Bayes Theorem and Finding Flight 370
http://fivethirtyeight.com/features/how-statisticians-could-help-find-flight-370/
The article describes how statisticians can apply Bayes Theorem to help locate the missing Malaysia Airlines Flight 370 plane. It starts with a basic description of Bayes Theorem, and how it can be applied to real world scenarios. This is relevant to our class as we also discussed Bayes Theorem and its applications. In our discussions it has been limited to simple situations, with only two events. The article describes how Bayes Theorem can be applied multiple times to find the probability of more complex situations. This is seen in the example of finding the probability of getting a good meal at a restaurant. They apply Bayes Theorem multiple times in succession as new pieces of information become available. The result is a more accurate prediction, that fully utilizes all of the available data.

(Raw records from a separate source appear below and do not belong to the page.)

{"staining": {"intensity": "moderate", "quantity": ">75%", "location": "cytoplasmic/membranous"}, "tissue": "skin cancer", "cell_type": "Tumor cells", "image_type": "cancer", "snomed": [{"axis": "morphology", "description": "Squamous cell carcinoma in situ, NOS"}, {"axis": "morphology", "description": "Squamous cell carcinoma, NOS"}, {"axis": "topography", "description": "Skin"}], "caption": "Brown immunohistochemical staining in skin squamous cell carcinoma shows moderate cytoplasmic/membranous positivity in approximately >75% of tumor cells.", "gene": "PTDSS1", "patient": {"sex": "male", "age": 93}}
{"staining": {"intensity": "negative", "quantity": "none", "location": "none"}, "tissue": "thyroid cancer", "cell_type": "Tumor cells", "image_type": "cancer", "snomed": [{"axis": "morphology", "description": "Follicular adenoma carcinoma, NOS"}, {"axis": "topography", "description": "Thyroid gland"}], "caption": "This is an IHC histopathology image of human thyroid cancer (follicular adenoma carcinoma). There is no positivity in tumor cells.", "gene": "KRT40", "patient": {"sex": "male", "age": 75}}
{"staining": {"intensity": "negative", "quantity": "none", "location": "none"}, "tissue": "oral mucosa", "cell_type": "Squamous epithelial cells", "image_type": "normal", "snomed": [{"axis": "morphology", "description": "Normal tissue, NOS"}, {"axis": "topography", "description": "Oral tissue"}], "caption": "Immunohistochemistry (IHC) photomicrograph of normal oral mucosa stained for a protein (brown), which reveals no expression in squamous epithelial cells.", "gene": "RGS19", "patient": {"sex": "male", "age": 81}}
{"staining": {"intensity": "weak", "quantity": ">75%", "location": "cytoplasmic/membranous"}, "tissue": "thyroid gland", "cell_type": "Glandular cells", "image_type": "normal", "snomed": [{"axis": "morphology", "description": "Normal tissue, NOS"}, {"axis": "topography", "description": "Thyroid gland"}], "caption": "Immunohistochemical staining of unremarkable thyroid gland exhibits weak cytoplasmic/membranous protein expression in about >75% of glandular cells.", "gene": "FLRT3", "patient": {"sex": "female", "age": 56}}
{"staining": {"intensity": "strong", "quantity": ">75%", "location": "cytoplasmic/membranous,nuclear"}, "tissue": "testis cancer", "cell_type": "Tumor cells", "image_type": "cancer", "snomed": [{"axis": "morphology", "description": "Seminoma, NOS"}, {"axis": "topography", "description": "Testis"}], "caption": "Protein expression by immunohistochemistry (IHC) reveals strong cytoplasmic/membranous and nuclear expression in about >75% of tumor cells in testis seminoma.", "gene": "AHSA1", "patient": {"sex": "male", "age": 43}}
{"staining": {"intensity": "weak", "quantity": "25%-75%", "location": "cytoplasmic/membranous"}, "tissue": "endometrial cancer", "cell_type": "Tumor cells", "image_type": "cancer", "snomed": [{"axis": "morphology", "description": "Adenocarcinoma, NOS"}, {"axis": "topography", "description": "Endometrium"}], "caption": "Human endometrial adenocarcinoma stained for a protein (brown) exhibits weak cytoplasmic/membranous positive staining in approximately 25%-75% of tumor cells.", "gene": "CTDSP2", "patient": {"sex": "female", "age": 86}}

After describing the basics of Bayes Theorem, the article continues to state how it can assist the search for the lost plane. In this case, the plane could be in many possible locations. We are more interested in the probability distribution of an area in the ocean. The article makes the reasonable assumption that the plane is equally likely to be at any point (that is close to the flight path). Data from beacons is then used in conjunction with Bayes Theorem to determine the likelihood that a beacon search would find the wreckage if it was within the beacon’s search area. The article then continues in describing objections to utilizing Bayes Theorem for this problem. One argument being that there is an intrinsic error in the calculated probability, due to an accumulation of error in estimations of the probability of individual events. Despite these objections, Bayes Theorem is a useful tool that helps to quantify the problem of finding a crashed plane.